* About this exercise
How many lines in the records below hold the string "Alay"? Answer with the number alone.
***** Data listing *****
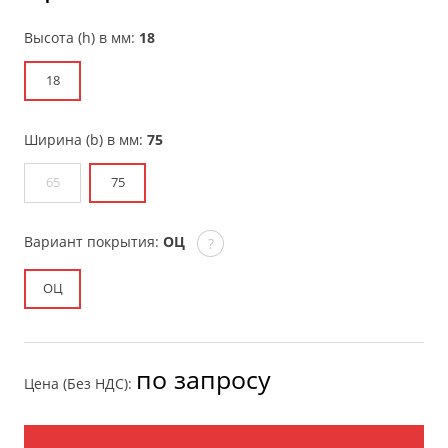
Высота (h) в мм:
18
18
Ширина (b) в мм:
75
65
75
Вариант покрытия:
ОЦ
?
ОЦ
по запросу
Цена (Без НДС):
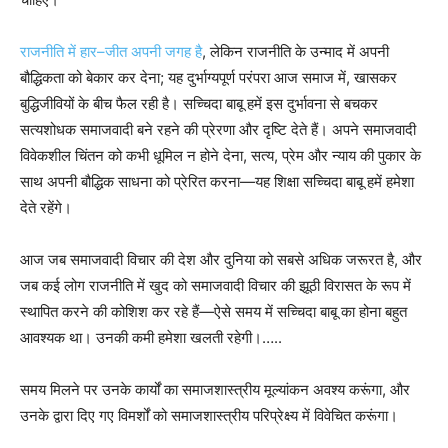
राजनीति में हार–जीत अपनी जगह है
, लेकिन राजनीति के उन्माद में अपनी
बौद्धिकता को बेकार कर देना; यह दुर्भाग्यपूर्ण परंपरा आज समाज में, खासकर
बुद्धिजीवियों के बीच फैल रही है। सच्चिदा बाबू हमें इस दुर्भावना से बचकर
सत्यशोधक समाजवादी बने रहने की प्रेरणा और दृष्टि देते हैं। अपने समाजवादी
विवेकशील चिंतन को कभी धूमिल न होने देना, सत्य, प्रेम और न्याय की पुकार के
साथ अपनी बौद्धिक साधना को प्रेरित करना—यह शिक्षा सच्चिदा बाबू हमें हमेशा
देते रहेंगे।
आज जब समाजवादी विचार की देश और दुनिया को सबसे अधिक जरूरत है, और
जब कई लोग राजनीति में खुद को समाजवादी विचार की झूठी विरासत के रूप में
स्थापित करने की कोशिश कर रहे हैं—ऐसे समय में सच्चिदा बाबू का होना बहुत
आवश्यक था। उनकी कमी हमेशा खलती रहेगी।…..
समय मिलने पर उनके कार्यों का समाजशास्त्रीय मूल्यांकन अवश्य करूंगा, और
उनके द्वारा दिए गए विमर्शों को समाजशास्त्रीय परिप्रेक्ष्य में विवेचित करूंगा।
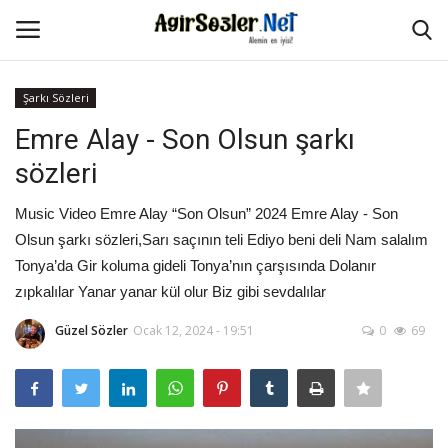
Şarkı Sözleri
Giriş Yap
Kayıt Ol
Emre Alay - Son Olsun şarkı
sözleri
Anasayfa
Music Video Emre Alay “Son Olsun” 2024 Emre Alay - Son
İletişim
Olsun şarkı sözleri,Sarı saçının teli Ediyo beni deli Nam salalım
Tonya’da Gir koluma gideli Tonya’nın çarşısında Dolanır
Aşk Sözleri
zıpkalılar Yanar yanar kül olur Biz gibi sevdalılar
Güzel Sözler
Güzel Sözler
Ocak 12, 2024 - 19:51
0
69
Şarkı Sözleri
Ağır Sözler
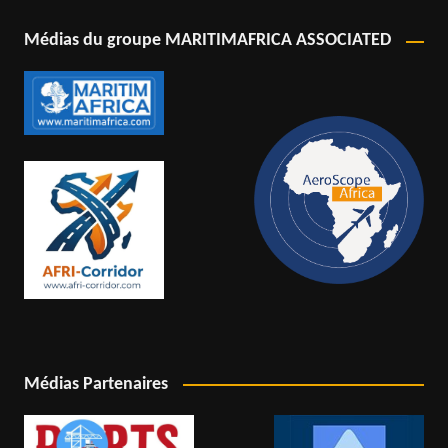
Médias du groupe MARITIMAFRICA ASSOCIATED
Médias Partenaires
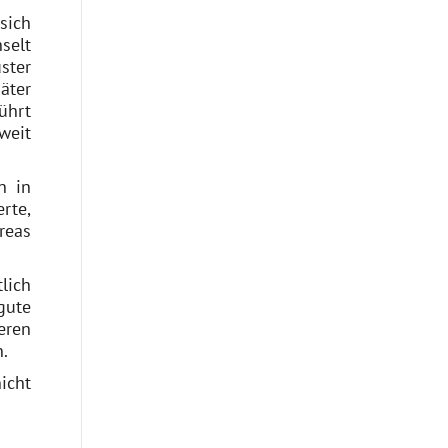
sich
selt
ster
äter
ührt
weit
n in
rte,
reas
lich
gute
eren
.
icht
*****
* Written solution
2